Instruction: In the KeyValue schema reference, which encoding type does the two-argument KeyValue(Schema, Schema) method use?

Supplied passage:
──────
KeyValue(Schema, Schema)

Key Value Schema using passed in key and value schemas with INLINE encoding type.
static <K, V> Schema<KeyValue<K, V>> KeyValue(Schema<K> key, Schema<V> value)
key
Schema<K>
The key schema
value
Schema<V>
The value schema
Returns
Schema<KeyValue<K, V>>
A KeyValue Schema instance

KeyValue(Schema, Schema, KeyValueEncodingType)

Key Value Schema using passed in key, value and encoding type schemas.
static <K, V> Schema<KeyValue<K, V>> KeyValue(Schema<K> key, Schema<V> value, 
    KeyValueEncodingType keyValueEncodingType)
key
Schema<K>
The key schema
value
Schema<V>
The value schema
keyValueEncodingType
KeyValueEncodingType
The encoding type (INLINE or SEPARATED)
Returns
Schema<KeyValue<K, V>>
A KeyValue Schema instance
Example:
Schema<KeyValue<String, User>> kvSchema = Schema.KeyValue(
    Schema.STRING,
    Schema.JSON(User.class),
    KeyValueEncodingType.SEPARATED
);

KV_BYTES()

Schema that can be used to encode/decode KeyValue with byte arrays.
static Schema<KeyValue<byte[], byte[]>> KV_BYTES()
Returns
Schema<KeyValue<byte[], byte[]>>
A KeyValue bytes Schema instance

Auto Schema

AUTO_CONSUME()
──────
Record excerpts:
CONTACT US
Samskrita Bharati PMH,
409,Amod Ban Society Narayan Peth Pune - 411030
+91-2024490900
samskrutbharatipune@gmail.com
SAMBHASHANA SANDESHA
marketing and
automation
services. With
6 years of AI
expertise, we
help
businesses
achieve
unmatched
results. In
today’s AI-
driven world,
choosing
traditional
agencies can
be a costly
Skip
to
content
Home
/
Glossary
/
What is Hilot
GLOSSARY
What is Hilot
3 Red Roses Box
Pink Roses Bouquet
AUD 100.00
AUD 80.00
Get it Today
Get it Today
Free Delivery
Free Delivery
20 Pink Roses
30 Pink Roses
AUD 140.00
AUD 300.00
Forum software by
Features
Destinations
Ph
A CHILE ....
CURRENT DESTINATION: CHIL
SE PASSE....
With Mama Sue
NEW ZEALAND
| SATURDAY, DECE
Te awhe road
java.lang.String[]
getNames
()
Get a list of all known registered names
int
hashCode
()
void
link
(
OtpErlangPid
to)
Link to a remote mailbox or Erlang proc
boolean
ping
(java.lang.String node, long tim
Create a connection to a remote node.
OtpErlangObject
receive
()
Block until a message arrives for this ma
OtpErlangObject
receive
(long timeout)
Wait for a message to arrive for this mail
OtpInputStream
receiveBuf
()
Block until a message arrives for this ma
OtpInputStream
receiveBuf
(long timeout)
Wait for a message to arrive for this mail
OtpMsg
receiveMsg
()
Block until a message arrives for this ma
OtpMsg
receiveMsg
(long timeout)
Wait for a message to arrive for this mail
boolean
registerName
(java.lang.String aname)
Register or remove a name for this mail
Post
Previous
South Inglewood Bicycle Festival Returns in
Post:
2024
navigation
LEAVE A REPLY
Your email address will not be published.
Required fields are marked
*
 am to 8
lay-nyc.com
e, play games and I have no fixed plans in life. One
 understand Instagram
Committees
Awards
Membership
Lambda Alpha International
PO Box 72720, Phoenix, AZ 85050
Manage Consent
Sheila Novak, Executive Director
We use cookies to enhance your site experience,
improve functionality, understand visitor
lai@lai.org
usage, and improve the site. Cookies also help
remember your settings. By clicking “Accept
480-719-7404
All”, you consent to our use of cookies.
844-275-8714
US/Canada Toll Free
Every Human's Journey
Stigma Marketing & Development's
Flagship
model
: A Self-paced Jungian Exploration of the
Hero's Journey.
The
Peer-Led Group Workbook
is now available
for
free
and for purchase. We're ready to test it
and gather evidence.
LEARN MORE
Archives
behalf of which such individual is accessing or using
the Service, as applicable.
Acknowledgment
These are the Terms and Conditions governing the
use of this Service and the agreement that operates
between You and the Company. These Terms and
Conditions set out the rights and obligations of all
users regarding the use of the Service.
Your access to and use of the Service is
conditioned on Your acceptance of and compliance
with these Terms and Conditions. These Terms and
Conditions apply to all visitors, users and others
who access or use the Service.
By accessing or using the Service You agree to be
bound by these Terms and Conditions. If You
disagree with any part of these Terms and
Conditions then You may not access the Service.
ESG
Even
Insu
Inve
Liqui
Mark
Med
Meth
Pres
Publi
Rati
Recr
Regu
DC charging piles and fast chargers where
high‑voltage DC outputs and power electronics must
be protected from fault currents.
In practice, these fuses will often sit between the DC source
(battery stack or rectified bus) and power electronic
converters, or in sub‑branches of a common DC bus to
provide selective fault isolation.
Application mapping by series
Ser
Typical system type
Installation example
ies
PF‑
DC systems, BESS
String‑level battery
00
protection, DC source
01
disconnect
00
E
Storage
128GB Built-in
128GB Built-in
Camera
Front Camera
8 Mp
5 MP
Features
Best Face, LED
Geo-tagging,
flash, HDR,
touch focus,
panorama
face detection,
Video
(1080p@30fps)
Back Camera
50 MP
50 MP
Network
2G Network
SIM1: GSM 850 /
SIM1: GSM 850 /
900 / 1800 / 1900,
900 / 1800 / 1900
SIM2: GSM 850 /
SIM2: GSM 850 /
──────
Finished task: INLINE